We determined and correlated the rigidity of Salmonella typhimurium, Escherichia coli, and Rhizobium lupini flagellar filaments representing various structural and polymorphic states (plain, complex, straight, superhelical, and right- and left-handed). Persistence length, from which the filament's rigidity and other parameters (Young's modulus, bending force constant, buckling persistence length, flexural deformation, and flexural time) were derived, was determined from electron micrographs of isolated, negatively stained filaments. Outer diameters and radii of strong intersubunit connectivity were determined from three-dimensional image reconstructions and radial mass density profiles from scanning transmission electron microscopy. All filaments appear to be highly rigid with no evident correlation with their helical sense or superhelicity. The complex filament of R. lupini is rigid to the extent that it becomes brittle. The overall flexibility of the flagellum seems to stem mainly from the hook and not from the filament. Polymorphism is probably related to the propelling properties and hydrodynamic shape of the filament rather than to its rigidity.

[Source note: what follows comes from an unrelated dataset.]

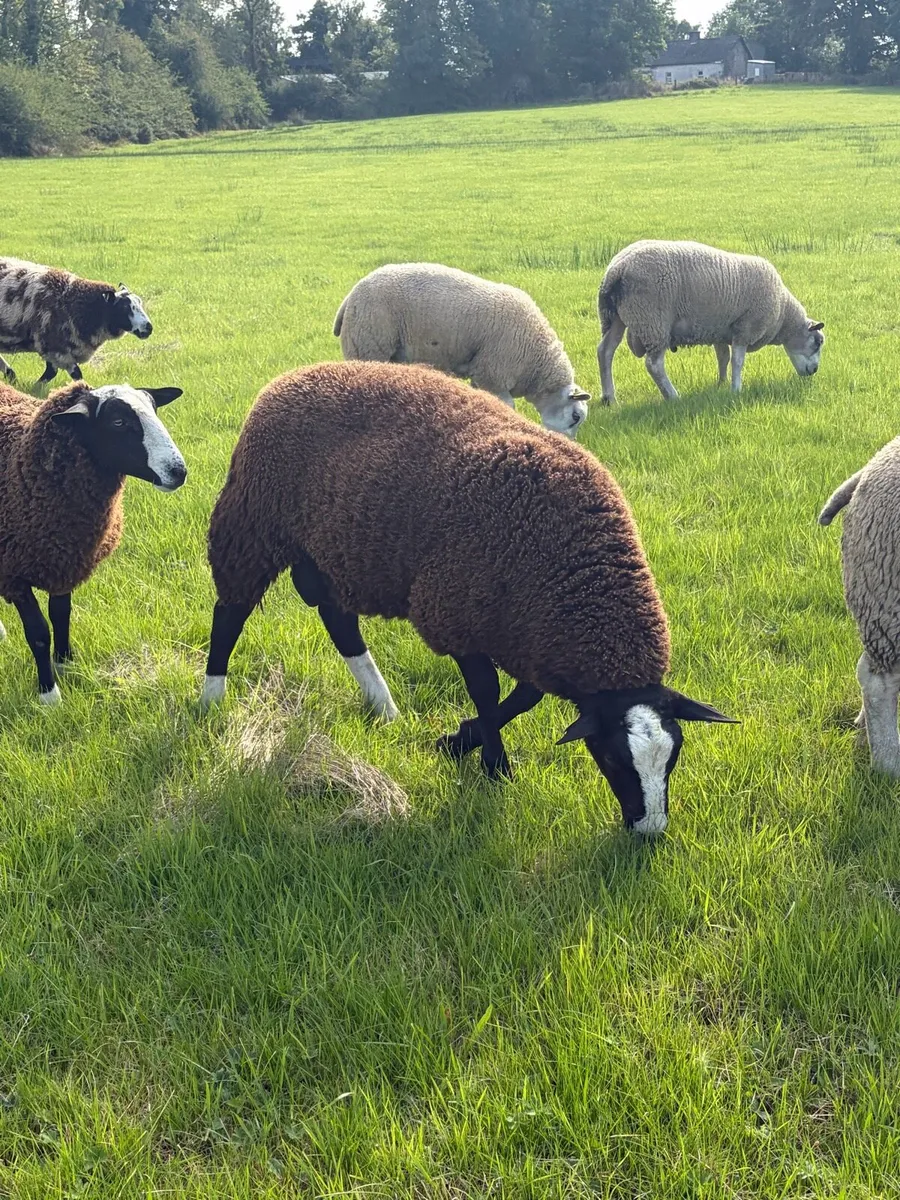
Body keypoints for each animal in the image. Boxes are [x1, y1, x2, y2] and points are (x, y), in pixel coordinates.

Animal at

我们测定并关联了鼠伤寒沙门氏菌、大肠杆菌和羽扇豆根瘤菌鞭毛丝的刚性,这些鞭毛丝呈现出各种结构和多态状态(普通型、复合型、直型、超螺旋型以及右手和左手螺旋型)。持久长度是从分离的、经负染色的鞭毛丝的电子显微照片中确定的,由此可推导出鞭毛丝的刚性及其他参数(杨氏模量、弯曲力常数、屈曲持久长度、弯曲变形和弯曲时间)。通过三维图像重建以及扫描透射电子显微镜的径向质量密度剖面图确定了亚基间强连接性的外径和半径。所有鞭毛丝似乎都具有很高的刚性,与其螺旋方向或超螺旋性没有明显关联。羽扇豆根瘤菌的复合鞭毛丝非常刚性,以至于变得易碎。鞭毛的整体柔韧性似乎主要源于钩部而非鞭毛丝。多态性可能与鞭毛丝的推进特性和流体动力学形状有关,而非与其刚性有关。